WORK TASK: Please return each line from the records below that contains the word "need".

*-*-*

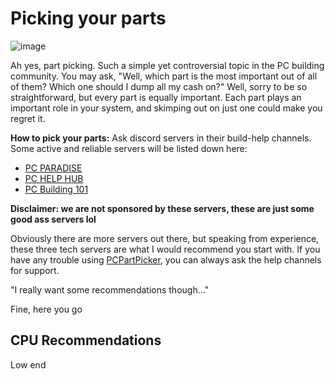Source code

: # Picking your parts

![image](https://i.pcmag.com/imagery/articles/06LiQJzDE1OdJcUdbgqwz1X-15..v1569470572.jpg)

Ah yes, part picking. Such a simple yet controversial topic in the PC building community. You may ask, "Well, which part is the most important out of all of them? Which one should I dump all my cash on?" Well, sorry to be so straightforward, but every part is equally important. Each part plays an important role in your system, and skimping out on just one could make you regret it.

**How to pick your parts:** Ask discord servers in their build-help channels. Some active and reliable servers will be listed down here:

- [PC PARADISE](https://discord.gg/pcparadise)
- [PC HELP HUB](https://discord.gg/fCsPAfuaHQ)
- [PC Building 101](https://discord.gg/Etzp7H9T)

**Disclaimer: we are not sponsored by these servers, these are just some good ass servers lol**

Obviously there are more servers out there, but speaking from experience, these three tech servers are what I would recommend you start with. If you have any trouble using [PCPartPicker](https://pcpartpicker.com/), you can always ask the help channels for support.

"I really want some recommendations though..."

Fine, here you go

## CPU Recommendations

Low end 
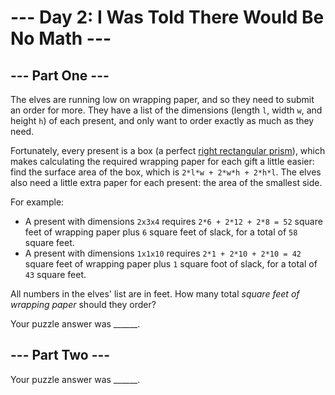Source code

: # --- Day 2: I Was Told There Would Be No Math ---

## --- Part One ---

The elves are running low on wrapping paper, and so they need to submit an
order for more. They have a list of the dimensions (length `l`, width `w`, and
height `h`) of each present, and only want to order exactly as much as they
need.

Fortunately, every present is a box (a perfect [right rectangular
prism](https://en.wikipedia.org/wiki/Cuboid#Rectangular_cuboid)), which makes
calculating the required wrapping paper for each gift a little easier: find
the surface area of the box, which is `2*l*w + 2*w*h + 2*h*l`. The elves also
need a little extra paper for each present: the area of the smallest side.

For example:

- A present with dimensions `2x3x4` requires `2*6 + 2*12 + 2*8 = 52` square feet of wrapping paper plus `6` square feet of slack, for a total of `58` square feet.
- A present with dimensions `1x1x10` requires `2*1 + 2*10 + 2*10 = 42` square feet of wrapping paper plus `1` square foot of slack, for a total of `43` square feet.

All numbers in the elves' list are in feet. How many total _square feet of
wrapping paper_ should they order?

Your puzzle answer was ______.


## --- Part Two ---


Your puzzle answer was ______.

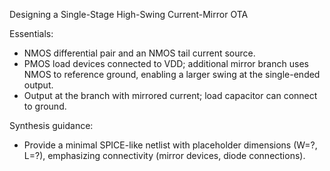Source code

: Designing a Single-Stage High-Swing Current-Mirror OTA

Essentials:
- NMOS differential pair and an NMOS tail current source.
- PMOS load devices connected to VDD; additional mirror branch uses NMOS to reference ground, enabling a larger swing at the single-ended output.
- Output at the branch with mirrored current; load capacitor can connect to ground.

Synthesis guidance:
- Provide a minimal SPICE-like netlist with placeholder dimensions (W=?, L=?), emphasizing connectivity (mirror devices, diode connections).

*-*-*

RESULT FOR THIS EXERCISE:
The elves are running low on wrapping paper, and so they need to submit an
need.
need a little extra paper for each present: the area of the smallest side.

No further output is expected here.